Actually, I've recently had a couple of experiences with 'black' cabs myself, where I've gotten into taxis and the driver has turned off the meter and asked me to just pay them however much I'd usually pay for that trip (presumably allowing them to avoid reporting the fare to the cab's owner and keep the full sum for themselves). It hasn't been done with any attitude, and I actually like the way that it forces the driver to rely on the honour of the passenger's estimate of the fare; also, once it happened when I needed to pay with the corporate AMEX card and I didn't get any attitude about that, either. Alas, of course, asking drivers to turn up the radio in real life is usually asking for trouble unless blaring top 40 dance-pop is your bag...

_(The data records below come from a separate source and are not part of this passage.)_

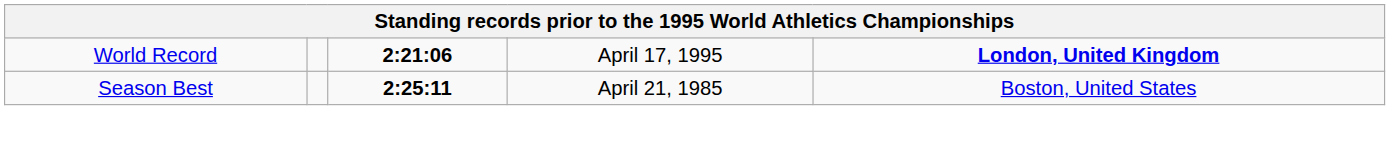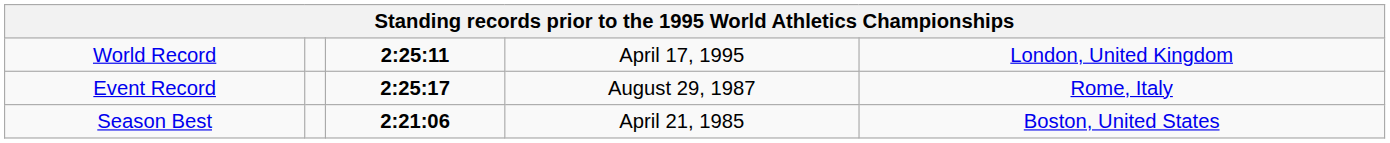World Record | column 3: 2:21:06 -> 2:25:11
World Record | column 5: bold -> normal
+ row: Event Record | 2:25:17 | August 29, 1987 | Rome, Italy
Season Best | column 3: 2:25:11 -> 2:21:06
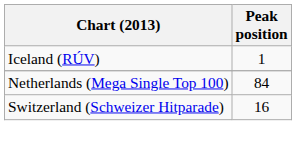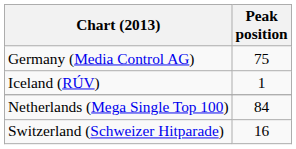+ row: Germany (Media Control AG) | 75
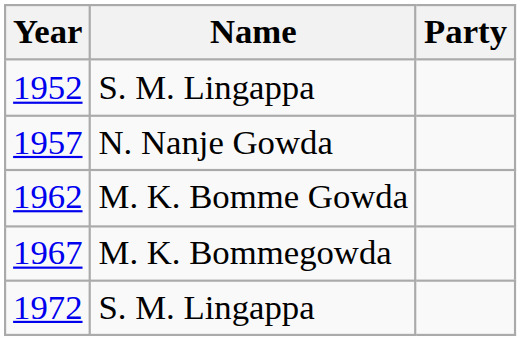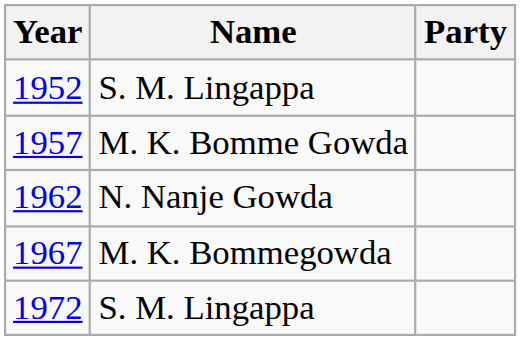1957 | Name: N. Nanje Gowda -> M. K. Bomme Gowda
1962 | Name: M. K. Bomme Gowda -> N. Nanje Gowda
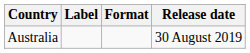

Although -- a couple of hyper-pop tunes that I get a kick out of, so-called meta-pop be damned (pop is pop!), are Girls Aloud's "Biology" (a ridiculous number of seriously catchy, genuinely different hooks crammed into three and a half minutes) and the Veronicas' "4ever" (girls singing sweet tunes in nice voices with 'rock' guitars and state of the moment major label production...yes, I can be predictable sometimes).
But going back to going out, a couple of weekends ago I went in search of a bar called Eurotrash in Chinatown, having picked up a flyer and free drink card somewhere along the line and been attracted by the name, but instead ended up at Fad, right next door. It was a nice place, kinda Fitzroy, pretty, colourful, mismatched, comfortable decor, friendly crowd but not too full, gallery attached and art on the walls - exactly my comfort zone, in other words. Anyhow, they also had a turntable and dj in the corner, and for the whole time we were there, all he did was play one high school favourite of mine after another, interspersed with more recent totems - stretching my memory a bit now, but "The Killing Moon" definitely got a spin, "Love Will Tear Us Apart" too, some Smiths, Nick Cave I think, maybe the Velvets, and others of a similar vintage...and also the Dandy Warhols, and perhaps Tori? Result: many warm and 'aw shucks' feelings in yours truly.
The other one that sticks in my mind is the first time I went to Misty. It was a weeknight, I think, and quiet, and the Scissor Sisters were playing as we arrived. I'm pretty sure that it was the whole album, but near the end; after that came the Lost in Translation soundtrack (regardless of how it comes about, any bar that plays both "Just Like Honey" and "Sometimes" gets my vote) and then Dolly Parton's Jolene, full albums both...the diversity and offhandedly good taste made me happy and definitely contributed to Misty for a while becoming my new favourite bar.
The moral of the story is: when I open my own bar ("The Waste Land"), which will probably happen some time after "Well, it pays the bills" but before I turn my back on the modern world and disappear into the socialist utopia of South America (this is years down the track, remember), it will unquestionably play excellent music; as Alex in Everything Is Illuminated might have said, it will be very premium.